▶ TASK DESCRIPTION: Each entry below must be repeated exactly, with pictures left out.

▶ Camera intrinsics data:
-.-.-

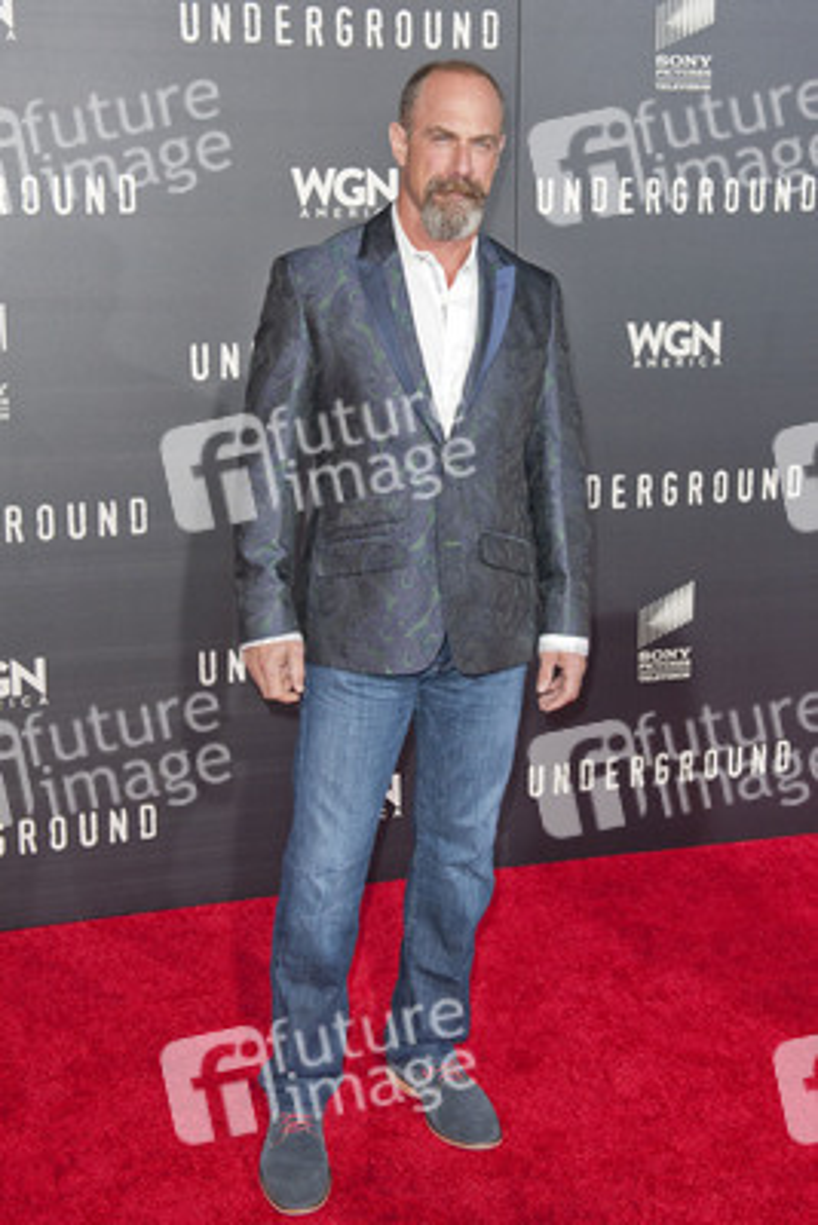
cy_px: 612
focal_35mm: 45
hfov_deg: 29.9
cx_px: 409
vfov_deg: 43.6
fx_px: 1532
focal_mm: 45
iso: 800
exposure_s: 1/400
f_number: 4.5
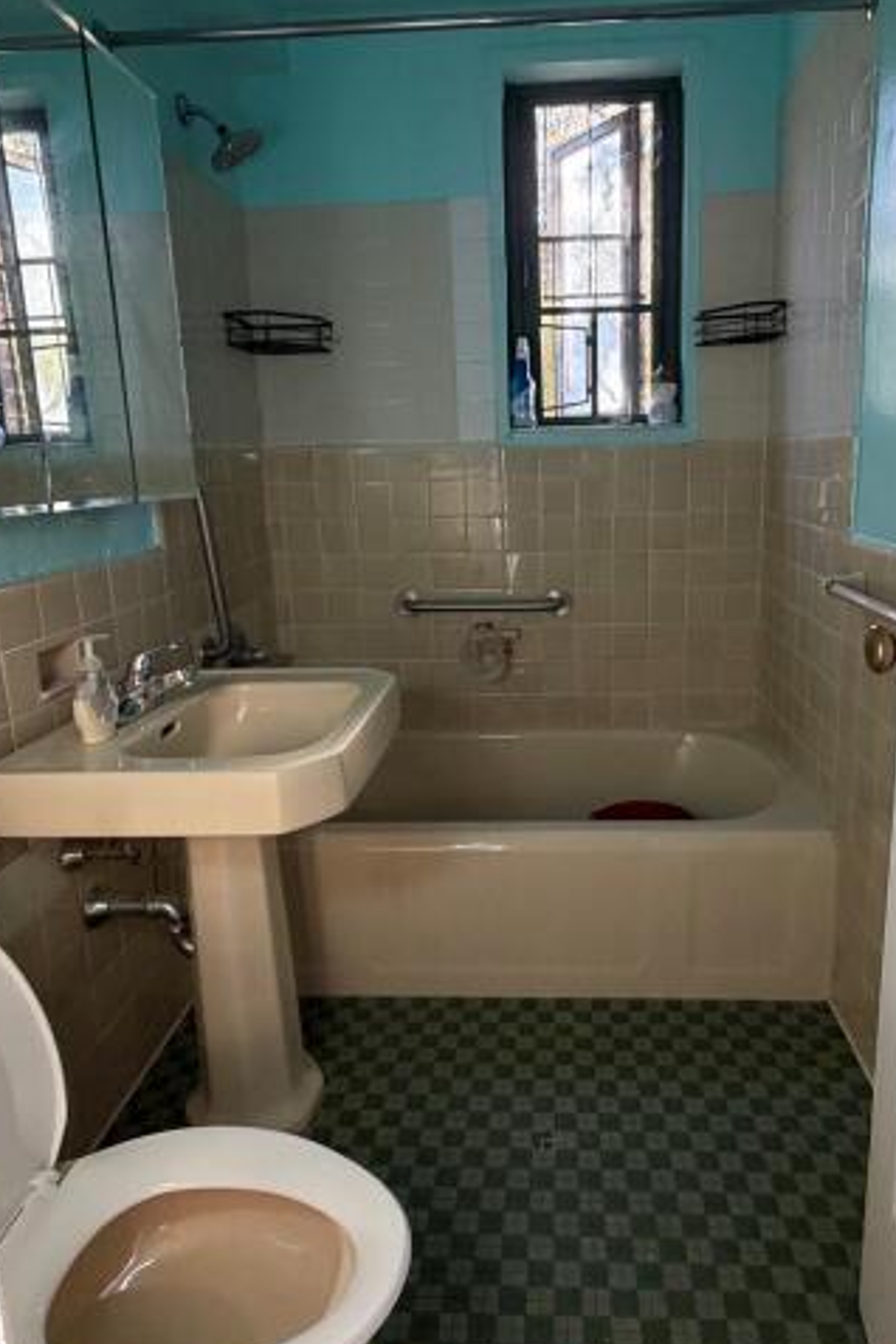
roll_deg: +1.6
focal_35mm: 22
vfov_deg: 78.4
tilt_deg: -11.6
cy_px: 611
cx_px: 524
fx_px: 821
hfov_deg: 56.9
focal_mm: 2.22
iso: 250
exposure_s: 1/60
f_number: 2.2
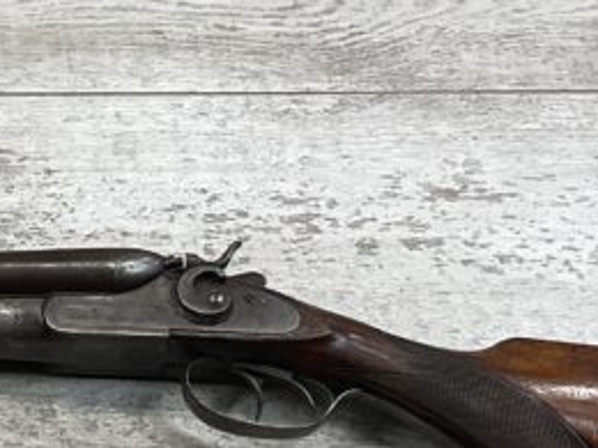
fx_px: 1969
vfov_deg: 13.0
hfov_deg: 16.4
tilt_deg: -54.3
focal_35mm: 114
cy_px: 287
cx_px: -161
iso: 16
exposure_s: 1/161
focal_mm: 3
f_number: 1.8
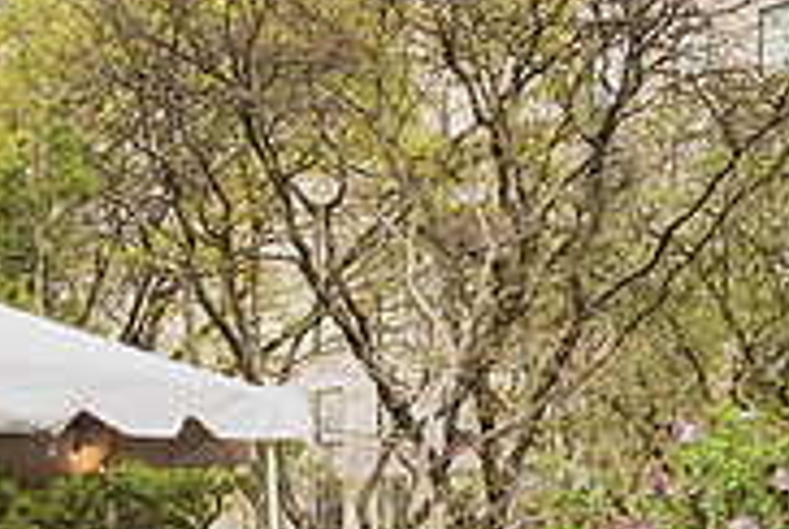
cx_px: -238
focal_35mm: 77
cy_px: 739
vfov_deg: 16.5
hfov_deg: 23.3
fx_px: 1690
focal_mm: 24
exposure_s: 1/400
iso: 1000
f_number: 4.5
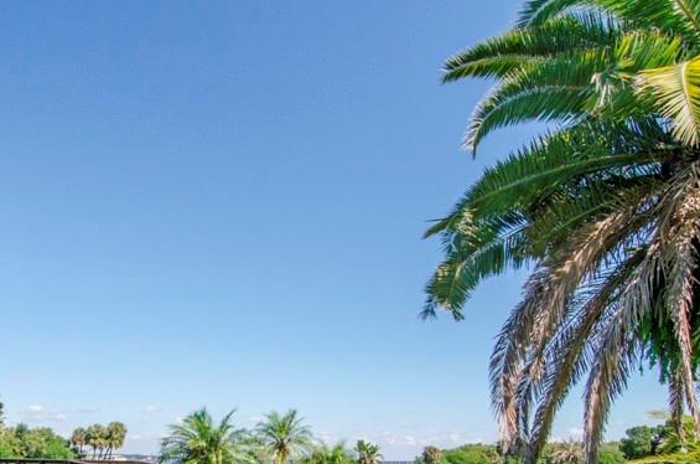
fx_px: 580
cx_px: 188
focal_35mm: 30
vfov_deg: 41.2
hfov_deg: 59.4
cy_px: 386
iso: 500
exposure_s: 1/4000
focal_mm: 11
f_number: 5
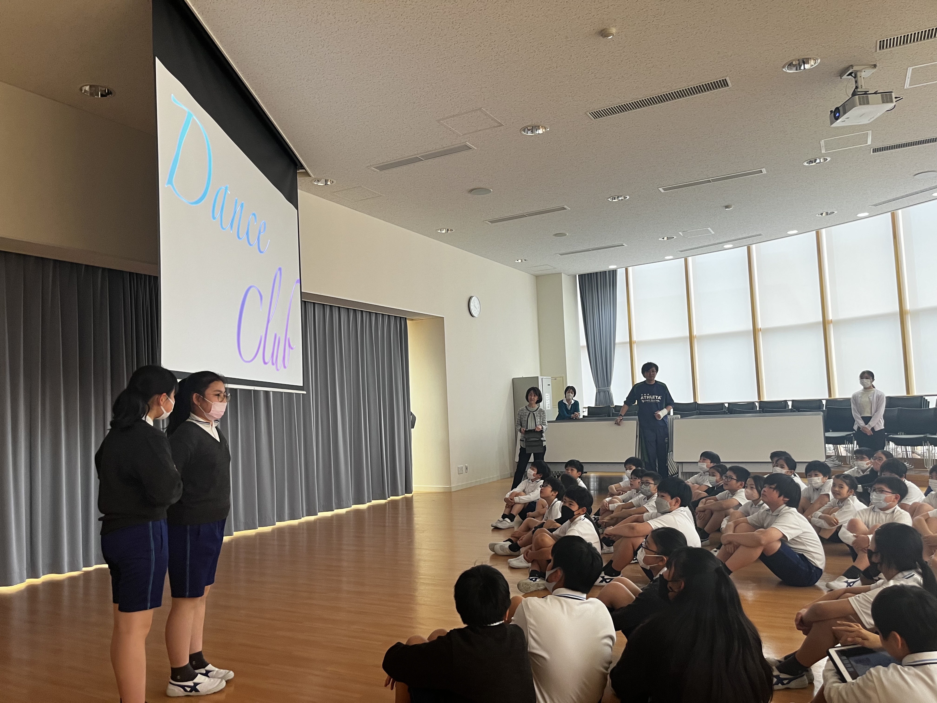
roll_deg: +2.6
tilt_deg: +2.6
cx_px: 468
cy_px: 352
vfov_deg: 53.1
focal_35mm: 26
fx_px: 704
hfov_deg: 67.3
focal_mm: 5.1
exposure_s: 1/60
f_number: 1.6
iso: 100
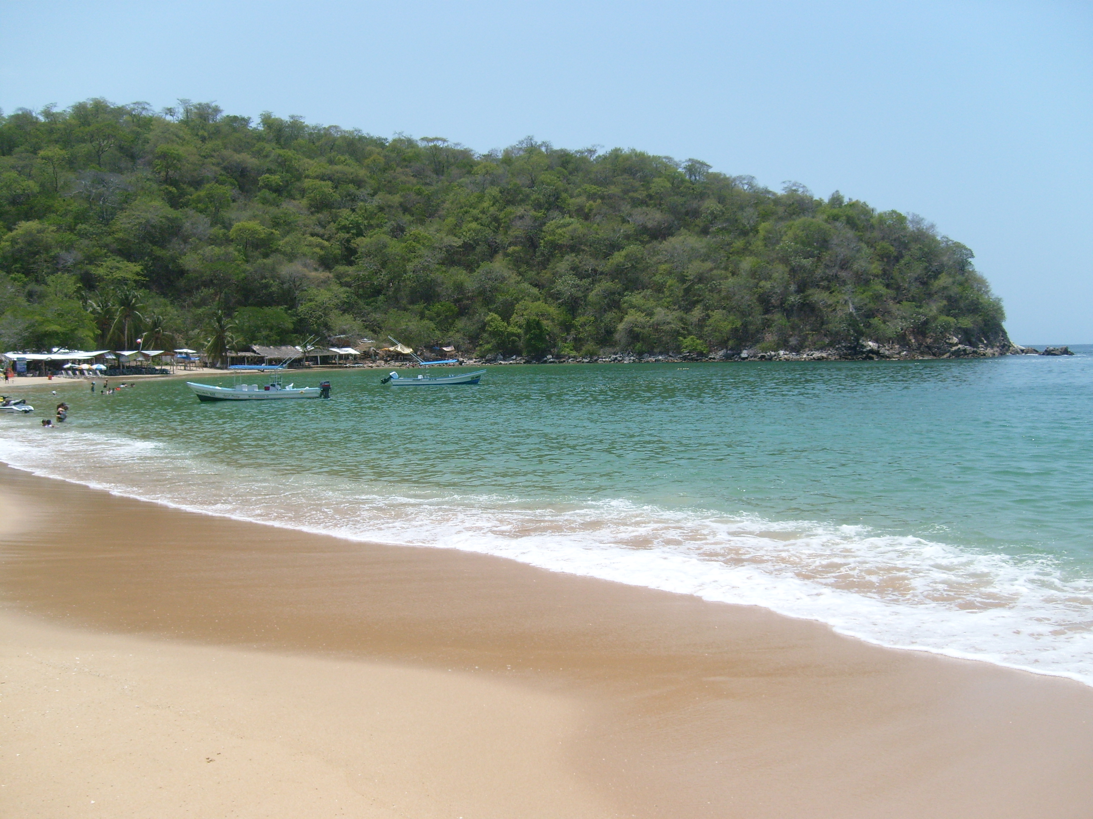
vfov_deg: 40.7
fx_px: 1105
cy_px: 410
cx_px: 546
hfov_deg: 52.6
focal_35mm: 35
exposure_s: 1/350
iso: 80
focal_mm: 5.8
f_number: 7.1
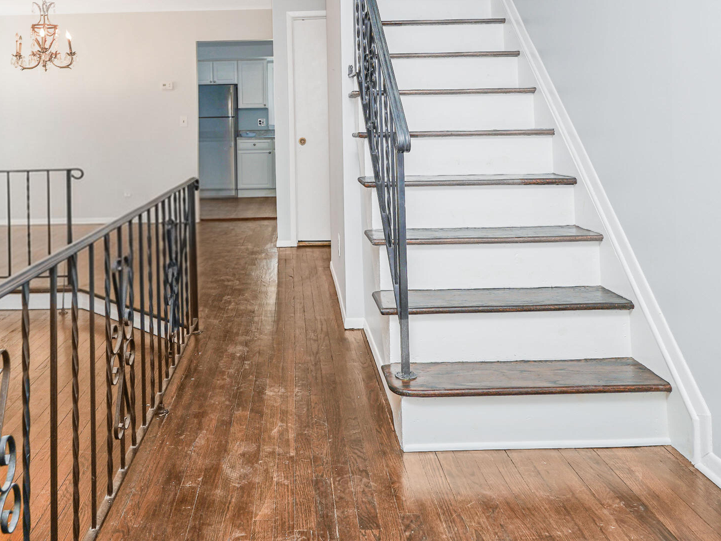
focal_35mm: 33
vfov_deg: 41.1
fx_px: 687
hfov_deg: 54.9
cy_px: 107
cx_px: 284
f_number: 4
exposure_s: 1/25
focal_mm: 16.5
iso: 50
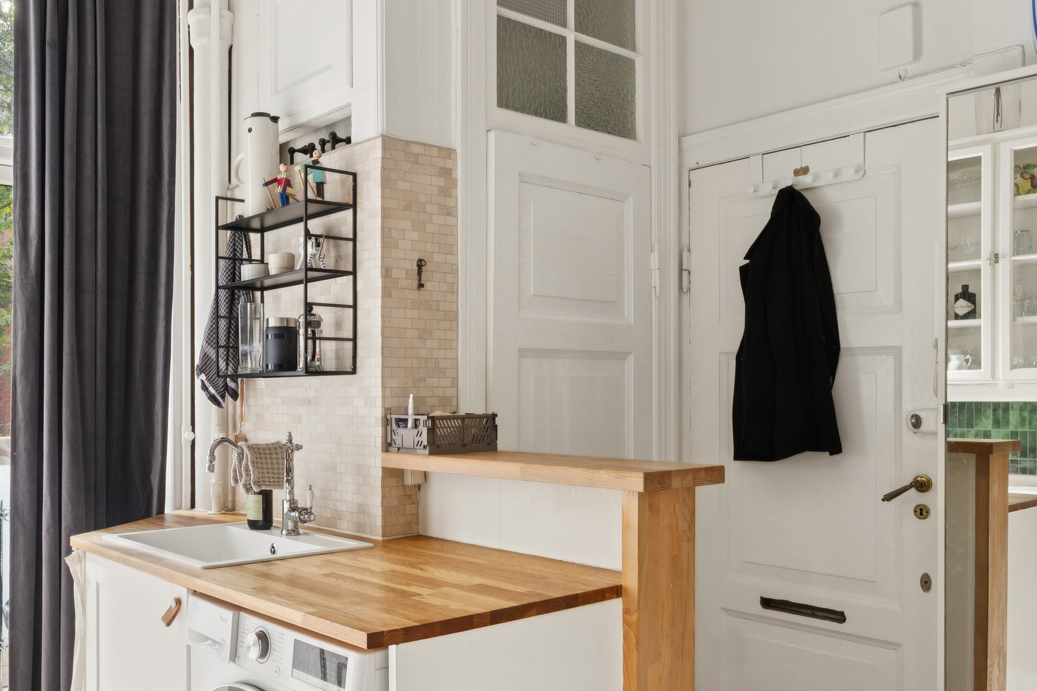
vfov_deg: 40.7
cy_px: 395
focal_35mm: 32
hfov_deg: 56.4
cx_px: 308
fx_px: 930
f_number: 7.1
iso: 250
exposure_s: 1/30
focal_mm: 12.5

-.-.-

▶ PROBLEM SOLUTION:
cy_px: 612
focal_35mm: 45
hfov_deg: 29.9
cx_px: 409
vfov_deg: 43.6
fx_px: 1532
focal_mm: 45
iso: 800
exposure_s: 1/400
f_number: 4.5
roll_deg: +1.6
focal_35mm: 22
vfov_deg: 78.4
tilt_deg: -11.6
cy_px: 611
cx_px: 524
fx_px: 821
hfov_deg: 56.9
focal_mm: 2.22
iso: 250
exposure_s: 1/60
f_number: 2.2
fx_px: 1969
vfov_deg: 13.0
hfov_deg: 16.4
tilt_deg: -54.3
focal_35mm: 114
cy_px: 287
cx_px: -161
iso: 16
exposure_s: 1/161
focal_mm: 3
f_number: 1.8
cx_px: -238
focal_35mm: 77
cy_px: 739
vfov_deg: 16.5
hfov_deg: 23.3
fx_px: 1690
focal_mm: 24
exposure_s: 1/400
iso: 1000
f_number: 4.5
fx_px: 580
cx_px: 188
focal_35mm: 30
vfov_deg: 41.2
hfov_deg: 59.4
cy_px: 386
iso: 500
exposure_s: 1/4000
focal_mm: 11
f_number: 5
roll_deg: +2.6
tilt_deg: +2.6
cx_px: 468
cy_px: 352
vfov_deg: 53.1
focal_35mm: 26
fx_px: 704
hfov_deg: 67.3
focal_mm: 5.1
exposure_s: 1/60
f_number: 1.6
iso: 100
vfov_deg: 40.7
fx_px: 1105
cy_px: 410
cx_px: 546
hfov_deg: 52.6
focal_35mm: 35
exposure_s: 1/350
iso: 80
focal_mm: 5.8
f_number: 7.1
focal_35mm: 33
vfov_deg: 41.1
fx_px: 687
hfov_deg: 54.9
cy_px: 107
cx_px: 284
f_number: 4
exposure_s: 1/25
focal_mm: 16.5
iso: 50
vfov_deg: 40.7
cy_px: 395
focal_35mm: 32
hfov_deg: 56.4
cx_px: 308
fx_px: 930
f_number: 7.1
iso: 250
exposure_s: 1/30
focal_mm: 12.5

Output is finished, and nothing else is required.